Exercise passage:
Dependency Analysis Services Module

Overview

The dependency_analysis_services module is a comprehensive repository analysis system that orchestrates multi-language code parsing, call graph generation, and repository structure analysis. It serves as the core engine for understanding code dependencies and relationships across diverse programming languages.

Primary Purpose: Enable automated analysis of GitHub repositories to extract function definitions, call relationships, and visual representations of code structure across 9+ programming languages.

Key Capabilities:

Multi-language AST parsing and call graph generation
Repository structure analysis with intelligent filtering
Cross-language function relationship resolution
Visualization-ready graph data generation
GitHub repository cloning and automated cleanup

Architecture Overview

The module consists of three main components working together:

AnalysisService (Main Orchestrator)

Coordinates the complete analysis workflow
Manages repository cloning and cleanup
Delegates structure analysis to RepoAnalyzer
Delegates call graph analysis to CallGraphAnalyzer

CallGraphAnalyzer (Multi-Language Coordinator)

Routes files to language-specific analyzers
Consolidates results from all languages
Resolves function call relationships
Generates visualization data

RepoAnalyzer (Structure Analysis)

Builds file tree with pattern-based filtering
Validates file paths for security
Provides file and size statistics

Core Components

1. AnalysisService

Responsibility: Central orchestrator for the complete analysis workflow.

Key Methods:

`analyze_repository_full(github_url, include_patterns, exclude_patterns)`

Performs comprehensive repository analysis including call graph generation.

Workflow:

Clones GitHub repository to temporary directory
Parses repository information from URL
Analyzes repository structure with filtering
Performs multi-language call graph analysis
Consolidates results into AnalysisResult object
Cleans up temporary files

Returns: AnalysisResult with:

Repository metadata
Function definitions
Call relationships
File tree structure
Visualization data
README content (if available)

`analyze_repository_structure_only(github_url, include_patterns, exclude_patterns)`

Lightweight structure-only analysis without call graph generation.

Use Cases:

Quick repository exploration
Codebase size assessment
File distribution analysis

Returns: Dictionary with repository info and file tree

`analyze_local_repository(repo_path, max_files, languages)`

Analyzes an already-cloned local repository.

Work instructions:
According to the dependency analysis services module text, what does `analyze_repository_structure_only` return? The records are independent material and are not connected to the text about the dependency analysis services module.

Records taken from a dataset:
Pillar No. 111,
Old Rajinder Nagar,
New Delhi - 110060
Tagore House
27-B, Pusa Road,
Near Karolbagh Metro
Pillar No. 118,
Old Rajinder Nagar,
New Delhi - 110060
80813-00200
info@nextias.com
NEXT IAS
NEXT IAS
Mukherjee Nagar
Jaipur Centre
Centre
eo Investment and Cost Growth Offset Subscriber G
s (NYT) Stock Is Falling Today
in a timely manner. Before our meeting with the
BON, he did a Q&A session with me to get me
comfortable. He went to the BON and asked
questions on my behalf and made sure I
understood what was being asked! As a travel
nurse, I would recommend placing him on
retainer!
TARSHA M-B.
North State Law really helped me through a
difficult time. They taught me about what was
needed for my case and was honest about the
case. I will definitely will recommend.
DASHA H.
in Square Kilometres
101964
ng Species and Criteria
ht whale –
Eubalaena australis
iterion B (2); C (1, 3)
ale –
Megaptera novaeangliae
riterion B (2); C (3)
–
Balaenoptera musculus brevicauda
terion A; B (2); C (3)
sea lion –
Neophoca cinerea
--
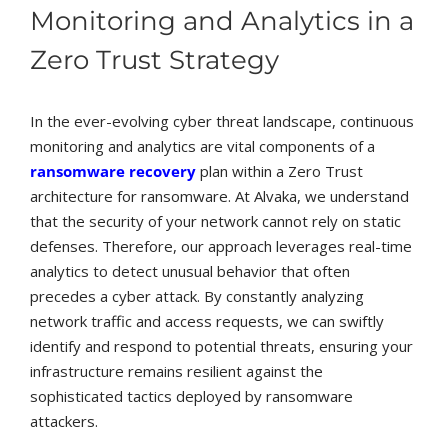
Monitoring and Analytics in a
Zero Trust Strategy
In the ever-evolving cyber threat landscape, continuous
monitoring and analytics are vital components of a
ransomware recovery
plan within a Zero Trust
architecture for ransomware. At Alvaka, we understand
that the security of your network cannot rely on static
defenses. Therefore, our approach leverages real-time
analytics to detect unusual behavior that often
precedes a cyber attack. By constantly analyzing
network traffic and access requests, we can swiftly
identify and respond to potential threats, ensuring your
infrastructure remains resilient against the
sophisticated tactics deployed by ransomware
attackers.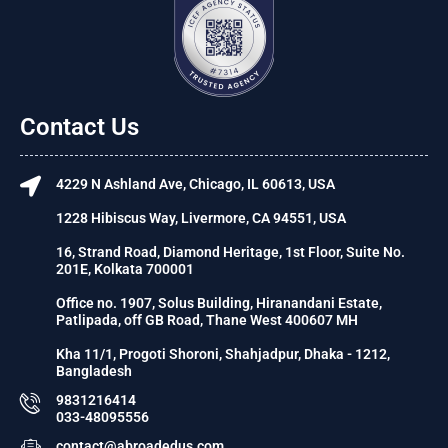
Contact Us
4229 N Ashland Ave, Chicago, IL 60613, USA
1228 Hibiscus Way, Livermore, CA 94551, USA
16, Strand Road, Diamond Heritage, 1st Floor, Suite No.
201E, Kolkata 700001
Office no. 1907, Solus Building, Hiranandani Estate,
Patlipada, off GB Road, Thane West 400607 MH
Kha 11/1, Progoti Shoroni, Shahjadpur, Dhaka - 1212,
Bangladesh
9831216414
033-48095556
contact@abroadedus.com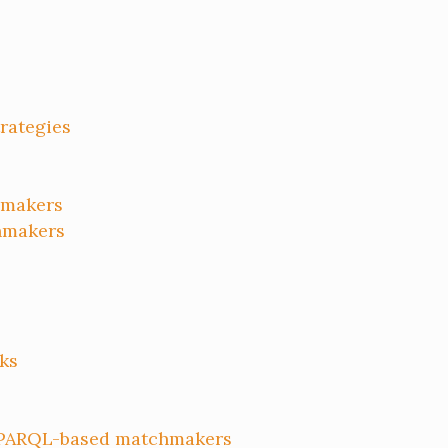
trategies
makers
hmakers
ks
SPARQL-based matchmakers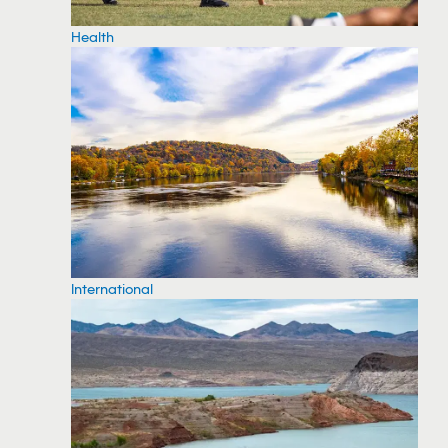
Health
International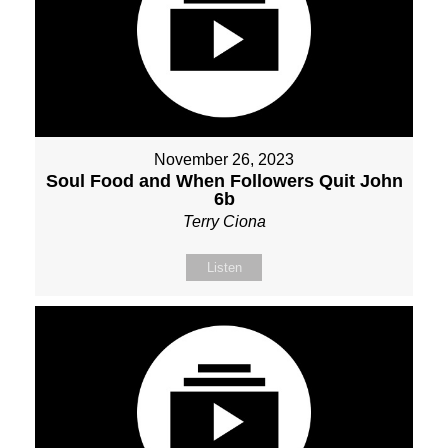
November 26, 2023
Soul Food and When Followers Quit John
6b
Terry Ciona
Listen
* * *
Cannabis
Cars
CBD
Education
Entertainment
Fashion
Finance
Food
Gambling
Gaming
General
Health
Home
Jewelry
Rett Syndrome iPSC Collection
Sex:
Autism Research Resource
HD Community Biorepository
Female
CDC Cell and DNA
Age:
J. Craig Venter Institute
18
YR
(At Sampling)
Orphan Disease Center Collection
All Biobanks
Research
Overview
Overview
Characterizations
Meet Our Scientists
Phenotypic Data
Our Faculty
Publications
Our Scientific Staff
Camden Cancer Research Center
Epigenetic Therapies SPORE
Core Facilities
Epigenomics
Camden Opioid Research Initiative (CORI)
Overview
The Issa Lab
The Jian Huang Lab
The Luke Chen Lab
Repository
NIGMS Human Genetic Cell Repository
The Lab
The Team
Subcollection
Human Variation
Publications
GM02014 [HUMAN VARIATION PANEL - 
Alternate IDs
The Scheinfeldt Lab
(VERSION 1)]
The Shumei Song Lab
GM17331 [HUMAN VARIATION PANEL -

Response:
A dictionary with repository info and file tree.